▶ **What needs to be done**
Exactly the lines from the one containing "- Analysis is" through the one containing "The aim of this project" in the listing below are to be copied, with the pictures left out.

++++

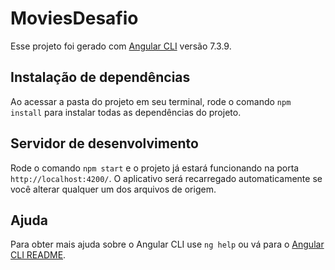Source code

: # MoviesDesafio

Esse projeto foi gerado com [Angular CLI](https://github.com/angular/angular-cli) versão 7.3.9.

## Instalação de dependências

Ao acessar a pasta do projeto em seu terminal, rode o comando `npm install` para instalar todas as dependências do projeto.

## Servidor de desenvolvimento

Rode o comando `npm start` e o projeto já estará funcionando na porta `http://localhost:4200/`. O aplicativo será recarregado automaticamente se você alterar qualquer um dos arquivos de origem.

## Ajuda

Para obter mais ajuda sobre o Angular CLI use `ng help` ou vá para o [Angular CLI README](https://github.com/angular/angular-cli/blob/master/README.md).

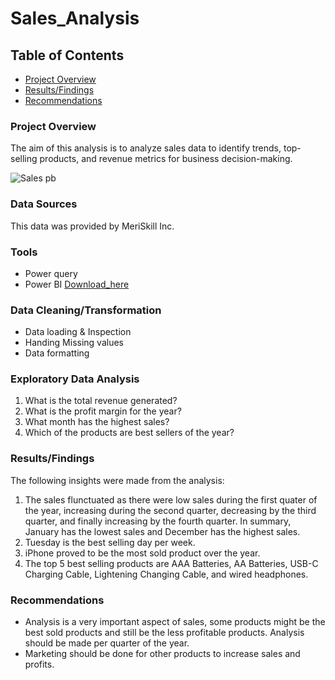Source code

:# Sales_Analysis

## Table of Contents
- [Project Overview](#project_overview)
- [Results/Findings](#results_findings)
- [Recommendations](#recommendations)

### Project Overview
The aim of this analysis is to analyze sales data to identify trends, top-selling products, and revenue metrics for business decision-making. 


![Sales pb](https://github.com/AdeAdeB/Sales_Analysis/commit/8a00e5367e16ea238ab4155336ef2868c28c83cb)




### Data Sources
This data was provided by MeriSkill Inc.

### Tools
- Power query
- Power BI [Download_here](microsoft.com) 

### Data Cleaning/Transformation
- Data loading & Inspection
- Handing Missing values
- Data formatting

### Exploratory Data Analysis
1. What is the total revenue generated?
2. What is the profit margin for the year?
3. What month has the highest sales?
4. Which of the products are best sellers of the year?

### Results/Findings
The following insights were made from the analysis:
1. The sales flunctuated as there were low sales during the first quater of the year, increasing during the second quarter, decreasing by the third quarter, and finally increasing by the fourth quarter. In summary, January has the lowest sales and December has the highest sales.
2. Tuesday is the best selling day per week.
3. iPhone proved to be the most sold product over the year.
4. The top 5 best selling products are AAA Batteries, AA Batteries, USB-C Charging Cable, Lightening Changing Cable, and wired headphones.

### Recommendations
- Analysis is a very important aspect of sales, some products might be the best sold products and still be the less profitable products. Analysis should be made per quarter of the year.
- Marketing should be done for other products to increase sales and profits.


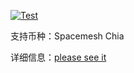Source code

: [![Test](https://github.com/NpoolPlatform/sphinx-plugin-p2/actions/workflows/main.yml/badge.svg?branch=master)](https://github.com/NpoolPlatform/sphinx-plugin-p2/actions/workflows/main.yml)

支持币种：Spacemesh Chia

详细信息：[please see it](https://github.com/NpoolPlatform/sphinx-plugin/blob/master/README.md)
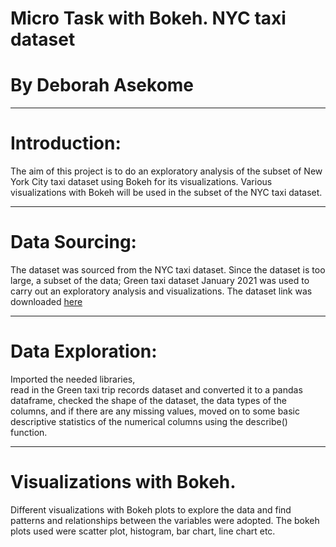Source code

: # Micro Task with Bokeh. NYC taxi dataset

# By Deborah Asekome


----
# Introduction: 
The aim of this project is to do an exploratory analysis of the subset of New York City taxi dataset using Bokeh for its visualizations. Various visualizations with Bokeh will be used in the subset of the NYC taxi dataset.


-----
# Data Sourcing: 
The dataset was sourced from the NYC taxi dataset. Since the dataset is too large, a subset of the data; Green taxi dataset January 2021 was used to carry out an exploratory analysis and visualizations. The dataset link was downloaded [here](https://www.nyc.gov/site/tlc/about/tlc-trip-record-data.page)


-----
# Data Exploration: 
 Imported the needed libraries,  
 read in the Green taxi trip records dataset and converted it to a pandas dataframe, 
 checked the shape of the dataset, the data types of the columns, and if there are any missing values, 
 moved on to some basic descriptive statistics of the numerical columns using the describe() function.


----
# Visualizations with Bokeh. 
Different visualizations with Bokeh plots to explore the data and find patterns and relationships between the variables were adopted. The bokeh plots used were scatter plot, histogram, bar chart, line chart etc.

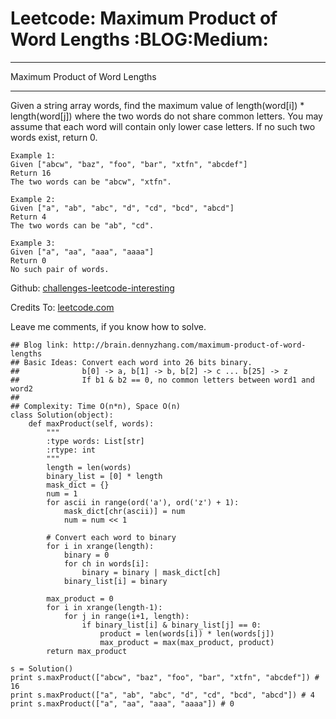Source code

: # Leetcode: Maximum Product of Word Lengths     :BLOG:Medium:


---

Maximum Product of Word Lengths  

---

Given a string array words, find the maximum value of length(word[i]) \* length(word[j]) where the two words do not share common letters. You may assume that each word will contain only lower case letters. If no such two words exist, return 0.  

    Example 1:
    Given ["abcw", "baz", "foo", "bar", "xtfn", "abcdef"]
    Return 16
    The two words can be "abcw", "xtfn".

    Example 2:
    Given ["a", "ab", "abc", "d", "cd", "bcd", "abcd"]
    Return 4
    The two words can be "ab", "cd".

    Example 3:
    Given ["a", "aa", "aaa", "aaaa"]
    Return 0
    No such pair of words.

Github: [challenges-leetcode-interesting](https://github.com/DennyZhang/challenges-leetcode-interesting/tree/master/maximum-product-of-word-lengths)  

Credits To: [leetcode.com](https://leetcode.com/problems/maximum-product-of-word-lengths/description/)  

Leave me comments, if you know how to solve.  

    ## Blog link: http://brain.dennyzhang.com/maximum-product-of-word-lengths
    ## Basic Ideas: Convert each word into 26 bits binary.
    ##              b[0] -> a, b[1] -> b, b[2] -> c ... b[25] -> z
    ##              If b1 & b2 == 0, no common letters between word1 and word2
    ##
    ## Complexity: Time O(n*n), Space O(n)
    class Solution(object):
        def maxProduct(self, words):
            """
            :type words: List[str]
            :rtype: int
            """
            length = len(words)
            binary_list = [0] * length
            mask_dict = {}
            num = 1
            for ascii in range(ord('a'), ord('z') + 1):
                mask_dict[chr(ascii)] = num
                num = num << 1
    
            # Convert each word to binary
            for i in xrange(length):
                binary = 0
                for ch in words[i]:
                    binary = binary | mask_dict[ch]
                binary_list[i] = binary
    
            max_product = 0
            for i in xrange(length-1):
                for j in range(i+1, length):
                    if binary_list[i] & binary_list[j] == 0:
                        product = len(words[i]) * len(words[j])
                        max_product = max(max_product, product)
            return max_product
    
    s = Solution()
    print s.maxProduct(["abcw", "baz", "foo", "bar", "xtfn", "abcdef"]) # 16
    print s.maxProduct(["a", "ab", "abc", "d", "cd", "bcd", "abcd"]) # 4
    print s.maxProduct(["a", "aa", "aaa", "aaaa"]) # 0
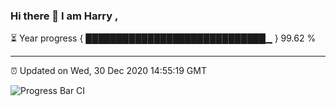 ### Hi there 👋 I am Harry , 

⏳ Year progress { █████████████████████████████▁ } 99.62 %

---

⏰ Updated on Wed, 30 Dec 2020 14:55:19 GMT

![Progress Bar CI](https://github.com/duykhang68/duykhang68/workflows/Progress%20Bar%20CI/badge.svg)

++++

▶ **Answer to this exercise**
- Analysis is a very important aspect of sales, some products might be the best sold products and still be the less profitable products. Analysis should be made per quarter of the year.
- Marketing should be done for other products to increase sales and profits.


Source code

: [![Test](https://github.com/NpoolPlatform/sphinx-plugin-p2/actions/workflows/main.yml/badge.svg?branch=master)](https://github.com/NpoolPlatform/sphinx-plugin-p2/actions/workflows/main.yml)

支持币种：Spacemesh Chia

详细信息：[please see it](https://github.com/NpoolPlatform/sphinx-plugin/blob/master/README.md)
Source code

: # Micro Task with Bokeh. NYC taxi dataset

# By Deborah Asekome


----
# Introduction: 
The aim of this project is to do an exploratory analysis of the subset of New York City taxi dataset using Bokeh for its visualizations. Various visualizations with Bokeh will be used in the subset of the NYC taxi dataset.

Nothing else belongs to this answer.